▶ RECORDS PROVIDED:
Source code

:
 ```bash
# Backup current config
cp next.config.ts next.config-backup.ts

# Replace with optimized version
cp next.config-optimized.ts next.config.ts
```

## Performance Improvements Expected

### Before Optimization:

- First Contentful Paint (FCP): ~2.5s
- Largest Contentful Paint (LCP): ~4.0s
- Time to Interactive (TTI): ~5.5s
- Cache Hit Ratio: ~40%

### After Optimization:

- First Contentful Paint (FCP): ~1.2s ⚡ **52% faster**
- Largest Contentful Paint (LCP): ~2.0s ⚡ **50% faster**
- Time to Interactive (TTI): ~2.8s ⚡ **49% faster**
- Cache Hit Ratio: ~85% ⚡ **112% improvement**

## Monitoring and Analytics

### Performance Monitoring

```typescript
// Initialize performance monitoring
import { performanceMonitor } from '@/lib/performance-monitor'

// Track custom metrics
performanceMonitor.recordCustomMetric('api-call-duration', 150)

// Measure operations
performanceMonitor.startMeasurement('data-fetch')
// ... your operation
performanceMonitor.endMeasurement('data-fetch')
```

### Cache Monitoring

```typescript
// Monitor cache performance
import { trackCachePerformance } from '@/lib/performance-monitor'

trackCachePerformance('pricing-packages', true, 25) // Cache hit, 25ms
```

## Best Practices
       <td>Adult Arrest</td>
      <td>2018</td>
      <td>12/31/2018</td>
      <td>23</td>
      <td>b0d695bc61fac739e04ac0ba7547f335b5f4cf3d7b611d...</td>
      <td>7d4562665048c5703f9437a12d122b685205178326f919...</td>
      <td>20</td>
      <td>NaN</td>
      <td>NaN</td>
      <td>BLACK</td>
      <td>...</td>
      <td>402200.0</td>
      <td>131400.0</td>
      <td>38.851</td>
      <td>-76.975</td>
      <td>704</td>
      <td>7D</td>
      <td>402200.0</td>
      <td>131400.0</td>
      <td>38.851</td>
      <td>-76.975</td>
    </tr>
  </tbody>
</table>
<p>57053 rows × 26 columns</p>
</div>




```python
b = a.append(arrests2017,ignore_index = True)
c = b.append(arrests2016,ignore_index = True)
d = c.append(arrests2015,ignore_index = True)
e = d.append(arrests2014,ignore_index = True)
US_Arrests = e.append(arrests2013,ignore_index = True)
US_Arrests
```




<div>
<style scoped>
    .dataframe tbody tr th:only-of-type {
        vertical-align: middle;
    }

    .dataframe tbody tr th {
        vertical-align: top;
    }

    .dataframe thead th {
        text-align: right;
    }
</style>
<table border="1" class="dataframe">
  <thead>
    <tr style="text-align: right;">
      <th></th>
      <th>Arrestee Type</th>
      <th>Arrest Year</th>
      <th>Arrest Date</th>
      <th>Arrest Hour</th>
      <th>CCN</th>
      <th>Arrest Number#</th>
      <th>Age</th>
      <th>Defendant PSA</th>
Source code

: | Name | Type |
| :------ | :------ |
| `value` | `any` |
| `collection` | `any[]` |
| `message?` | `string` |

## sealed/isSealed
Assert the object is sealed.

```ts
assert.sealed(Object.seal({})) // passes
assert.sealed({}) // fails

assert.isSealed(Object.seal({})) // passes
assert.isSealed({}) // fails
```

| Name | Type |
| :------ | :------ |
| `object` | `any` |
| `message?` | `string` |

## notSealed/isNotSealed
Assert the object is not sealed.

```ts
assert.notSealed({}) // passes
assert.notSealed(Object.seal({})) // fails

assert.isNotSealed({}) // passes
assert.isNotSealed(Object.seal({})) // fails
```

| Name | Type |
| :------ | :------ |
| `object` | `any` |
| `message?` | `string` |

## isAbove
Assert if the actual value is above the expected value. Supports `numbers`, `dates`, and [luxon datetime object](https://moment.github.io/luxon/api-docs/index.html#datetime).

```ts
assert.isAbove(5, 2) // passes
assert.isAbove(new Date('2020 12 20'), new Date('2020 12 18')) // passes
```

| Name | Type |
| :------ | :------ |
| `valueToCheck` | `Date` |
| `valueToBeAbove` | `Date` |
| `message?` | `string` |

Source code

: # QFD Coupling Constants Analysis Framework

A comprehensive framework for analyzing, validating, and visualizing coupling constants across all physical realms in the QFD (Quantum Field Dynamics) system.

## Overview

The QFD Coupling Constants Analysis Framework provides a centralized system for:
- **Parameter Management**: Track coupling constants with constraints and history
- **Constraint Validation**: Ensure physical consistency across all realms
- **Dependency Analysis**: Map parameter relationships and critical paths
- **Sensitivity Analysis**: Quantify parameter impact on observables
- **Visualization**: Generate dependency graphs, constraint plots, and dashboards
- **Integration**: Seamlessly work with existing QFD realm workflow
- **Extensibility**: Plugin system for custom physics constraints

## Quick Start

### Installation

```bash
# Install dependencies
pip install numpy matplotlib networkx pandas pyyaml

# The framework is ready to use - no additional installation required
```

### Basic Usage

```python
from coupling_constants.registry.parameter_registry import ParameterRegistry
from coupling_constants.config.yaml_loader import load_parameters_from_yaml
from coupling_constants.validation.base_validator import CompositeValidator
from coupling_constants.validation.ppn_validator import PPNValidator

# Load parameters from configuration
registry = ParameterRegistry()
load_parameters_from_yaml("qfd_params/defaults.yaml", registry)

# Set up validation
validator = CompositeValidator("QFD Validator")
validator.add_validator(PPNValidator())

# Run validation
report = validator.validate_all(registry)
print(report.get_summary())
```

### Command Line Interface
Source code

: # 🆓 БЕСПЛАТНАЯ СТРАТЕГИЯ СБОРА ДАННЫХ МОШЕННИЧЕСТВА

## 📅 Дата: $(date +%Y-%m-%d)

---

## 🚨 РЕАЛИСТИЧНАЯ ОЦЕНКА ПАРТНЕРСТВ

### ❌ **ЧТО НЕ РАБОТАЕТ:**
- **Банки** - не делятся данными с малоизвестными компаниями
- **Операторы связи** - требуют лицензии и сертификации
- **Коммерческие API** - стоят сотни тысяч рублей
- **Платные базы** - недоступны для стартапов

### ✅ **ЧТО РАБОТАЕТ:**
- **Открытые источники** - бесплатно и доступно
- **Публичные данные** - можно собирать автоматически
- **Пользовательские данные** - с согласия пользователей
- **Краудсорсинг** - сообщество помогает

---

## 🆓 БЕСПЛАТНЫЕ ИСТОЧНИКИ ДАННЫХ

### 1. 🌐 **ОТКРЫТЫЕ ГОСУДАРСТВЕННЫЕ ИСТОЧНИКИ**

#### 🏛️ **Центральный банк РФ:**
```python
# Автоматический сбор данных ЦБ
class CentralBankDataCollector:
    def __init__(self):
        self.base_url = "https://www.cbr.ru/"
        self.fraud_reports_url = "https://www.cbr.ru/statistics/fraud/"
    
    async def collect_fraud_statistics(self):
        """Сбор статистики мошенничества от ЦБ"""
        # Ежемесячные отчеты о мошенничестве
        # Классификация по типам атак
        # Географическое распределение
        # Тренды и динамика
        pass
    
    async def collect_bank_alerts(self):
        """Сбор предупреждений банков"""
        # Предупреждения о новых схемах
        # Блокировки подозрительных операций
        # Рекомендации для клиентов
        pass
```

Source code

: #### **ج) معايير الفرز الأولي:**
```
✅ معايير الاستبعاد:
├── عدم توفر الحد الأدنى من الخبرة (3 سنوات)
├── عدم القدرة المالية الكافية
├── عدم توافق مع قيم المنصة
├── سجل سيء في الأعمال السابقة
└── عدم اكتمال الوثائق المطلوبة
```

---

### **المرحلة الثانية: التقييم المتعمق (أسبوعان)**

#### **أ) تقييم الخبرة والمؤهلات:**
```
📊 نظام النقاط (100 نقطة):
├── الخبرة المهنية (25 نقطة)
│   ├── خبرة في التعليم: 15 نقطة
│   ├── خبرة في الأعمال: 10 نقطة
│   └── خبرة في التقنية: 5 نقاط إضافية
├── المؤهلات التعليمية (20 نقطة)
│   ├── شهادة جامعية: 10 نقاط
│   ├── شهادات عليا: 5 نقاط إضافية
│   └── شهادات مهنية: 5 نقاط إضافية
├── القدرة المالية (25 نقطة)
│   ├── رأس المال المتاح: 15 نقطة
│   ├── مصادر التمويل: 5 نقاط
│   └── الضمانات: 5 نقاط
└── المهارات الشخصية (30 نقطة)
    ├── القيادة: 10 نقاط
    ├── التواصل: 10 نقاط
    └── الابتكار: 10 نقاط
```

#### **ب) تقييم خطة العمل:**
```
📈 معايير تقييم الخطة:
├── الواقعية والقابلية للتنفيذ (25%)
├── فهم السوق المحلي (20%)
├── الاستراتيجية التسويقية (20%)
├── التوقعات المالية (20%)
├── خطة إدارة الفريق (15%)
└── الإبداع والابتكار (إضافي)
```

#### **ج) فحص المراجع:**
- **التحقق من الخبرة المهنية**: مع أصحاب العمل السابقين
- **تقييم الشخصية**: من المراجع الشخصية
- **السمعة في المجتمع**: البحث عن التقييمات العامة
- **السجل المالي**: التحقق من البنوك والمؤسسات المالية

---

▶ TASK GOAL:
Search the material above for lines containing the string "معايير", then pull them out.

▶ EXERCISE SOLUTION:
: #### **ج) معايير الفرز الأولي:**
✅ معايير الاستبعاد:
📈 معايير تقييم الخطة:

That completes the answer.